## Excerpted text
As it stands, the bill will enforce a “three strikes and you're out” policy on internet users suspected of illegally downloading pirated material. The evidence for this will be provided by media companies and won't be subject to a judicial review, so a lot of companies and individuals will receive letters threatening to cut them off. Thanks to the use of IP-spoofing technology, we're going to see an awful lot of false positives on this one and the resultant havoc may show unworkable the system is.
Shaun Nichols: As with net neutrality, the Digital Economy bill was a stunning example of just how completely clueless lawmakers are when it comes to technology. They are basically letting the record labels and studios write the legislation for them.
Fortunately, law schools around the world are filled with young people who will one day take over those government positions with the memories of these sort of heavy-handed tactics fresh in their minds. Woe betide the record studio exec who has to deal with a congressman who was sued for thousands of dollars for downloading music while in college.
This is what gives me confidence that many of these ludicrous rulings and laws will not hold up. The digital age divide may still be strong, but once the current generation of legislators moves on, virtually all its successors will have a far better understanding of the technology and will be less prone to manipulation from studios and telcos.
Here's hoping that day comes sooner rather than later.
1.
Job cuts
Shaun Nichols: This was an easy choice for number one. While
the falling budgets and security issues could make work difficult for IT staff,
at least they could take home a pay cheque. Hundreds of thousands of people in
the industry were not so lucky.
The cuts began in late 2008 and became heaviest in the early part of 2009. At one point it became difficult to even write about all the layoffs, it was almost like having to write obituaries every day. And it was a thousand times harder for those who lost their jobs and those who had to push friends and valued co-workers out the door.
One thing that the technology industry did well was pre-emptively make the staff and budget cuts. Though some may have cut a bit more than they needed to, many firms were able to ultimately save jobs and preserve the health of the company by making cuts early in the crisis.
Going forward, things look to be picking up a bit. The bleeding is starting to slow at the hardest-hit firms and the rise in cloud computing and hosted services is giving some hope that the tech market will pick up again and there will be new jobs to be had.
Iain Thomson: There has been a lot of blood on the floor this year and a lot of people have lost their jobs. In some cases this was necessary, in others it was definitely not.
The IT sector was particularly quick to start cutting jobs and scaling back production. On one level this was a good thing as it allowed companies to be more flexible. However, some companies (HP, I'm looking at you) have cut to the bone and severely damaged morale within their own companies. Nothing destroys team spirit faster than seeing your friends being told that they are no longer required even when the company is showing profit.
It looks as if the cuts still haven't finished. A recession is the best time to reduce your headcount because there is an easy excuse, and companies know that staff will work all the harder to keep their jobs. But there is a feedback loop that some in management are missing.
People can only do so much and in an understaffed department the first people who leave will be those with good skills who are in demand. Squeeze the workforce too hard and you end up in the same position as Apple was in the mid-1990s – with the smart people leaving and the dullards left clinging to jobs because they had nowhere else to go.

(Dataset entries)
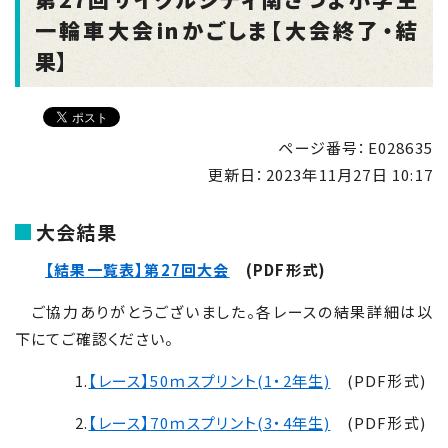
一輪車大会inかごしま【大会終了・結
果】
ページ番号：E028635
更新日：
2023年11月27日 10:17
大会結果
【結果一覧表】第
27
回大会
(PDF形式)
ご協力ありがとうございました。各レースの結果詳細は以
下にてご確認ください。
1.
【レース】
50
ｍスプリント(1・2年生)
(PDF形式)
2.
【レース】
70
ｍスプリント(3・4年生)
(PDF形式)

## Your objective
Copy out the part of the excerpt on technology laws and job cuts that starts with "Shaun Nichols: As" and goes on through "legislation for them.".

## Answer below
Shaun Nichols: As with net neutrality, the Digital Economy bill was a stunning example of just how completely clueless lawmakers are when it comes to technology. They are basically letting the record labels and studios write the legislation for them.